Opinion: Simple Home Truths
What’s so great about simplicity? We’re always being told that the simple life is the right kind of life, uncluttered by unnecessary anxieties and the desires that fuel them. The simple message is the honest one, and the simple fact the thing that really happened. Now of course “simple” has got all complicated by terrifying conservative lurch to the right in politics, here and across the Atlantic. Simple means British values that reduce all thinking to simple slogans; Trump has made acting like a simpleton the kind of attribute that can get you elected President of the United States.

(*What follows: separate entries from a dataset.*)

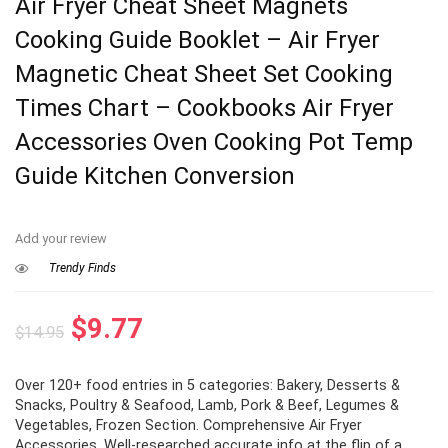
Air Fryer Cheat Sheet Magnets
Cooking Guide Booklet – Air Fryer
Magnetic Cheat Sheet Set Cooking
Times Chart – Cookbooks Air Fryer
Accessories Oven Cooking Pot Temp
Guide Kitchen Conversion
Add your review
Trendy Finds
Original
Current
$
9.77
$
14.95
price
price
Over 120+ food entries in 5 categories: Bakery, Desserts &
was:
is:
Snacks, Poultry & Seafood, Lamb, Pork & Beef, Legumes &
$14.95.
$9.77.
Vegetables, Frozen Section. Comprehensive Air Fryer
Accessories. Well-researched accurate info at the flip of a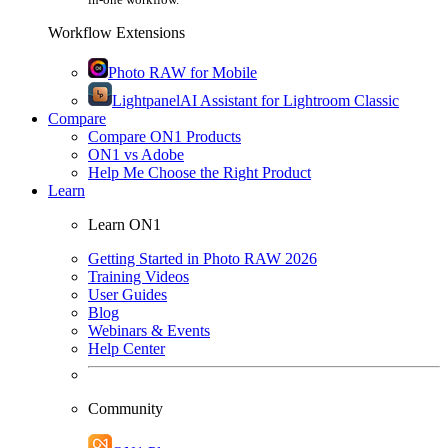
Workflow Extensions
Photo RAW for Mobile
Lightpanel
AI Assistant for Lightroom Classic
Compare
Compare ON1 Products
ON1 vs Adobe
Help Me Choose the Right Product
Learn
Learn ON1
Getting Started in Photo RAW 2026
Training Videos
User Guides
Blog
Webinars & Events
Help Center
Community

Yet there’s another kind of simple that has always been deeply instructive, a way of learning who we are, and it’s the great unifying quality in novels and prose. The kind of simple language and sentence structure that renders clear, straightforward description of events and characters in ways that shimmer with the complexities and nuances of being human are more important than ever to us now. This kind of writing deploys words that show, more than most other means of communication can, the exact qualities of a person and how they did something – a quality Elizabeth Bowen attributed to the New Zealand writer Katherine Mansfield’s work: “It’s as though she writes in transparent ink” Bowen wrote herself, beautifully simply, and transparently of Mansfield’s short stories and style.
Fiction can certainly help remind us who we are in a world gone crazed with phony simplicities, post truths and the like. The best stories, however fretted over with sophisticated plots or subject or research, are still those that sit squarely and memorably in the mind as though they have always been there. As simple as any affecting experience are the fictions we love and return to, over and over again. You don’t need to be a rocket scientist to count War and Peace as part of your own experience. In the midst of all those patronyms and massive extended families and historical points of war, there is the clear prose, the simplicity of a narrative intent to present human life in all its tender, hopeful, disappointed and joyful detail.
So we need to be careful, then, about retaining the parts of simple that aren’t being tainted by the creeping conservatism of the nationalist and pro-right wing sort. Forget the simple life that’s being used to advertise a simplistic nationalism – whether it’s the sort of Fish and Chips and and a pint of UKIP, Tartan Scottishness, or Mom’s Apple Pie and Making America Great again. We need to make way instead for the kind of writing, discussion and public debate that privileges a clear and methodical pattern of thought that cuts through all the 4th of July style razzamataz coming from Washington and the nonsense here about the old fashioned British values or ScottLAND.
Fiction can help. Words count. The writer Cynthia Rogerson, born in San Franscico but a long time resident of the Highlands – she used to co direct the Moniack Mhor Writers Centre in Inverness-shire – has written, under the pen name Addison Jones, a beautifully simple novel, Wait for me, Jack, that is about nothing except domestic life, marriage. It begins with the minute by minute frustrations of a very old couple, their memories blurred by stroke and dementia, and spools back, chapter by chapter, through their long marriage to the moment they first met, barely out of their teens. It’s a simple approach that is also as complicated as domestic life is. Somehow nothing goes on, and yet everything does. It reminds me how we need novels to remind us that simplicity is actually profound.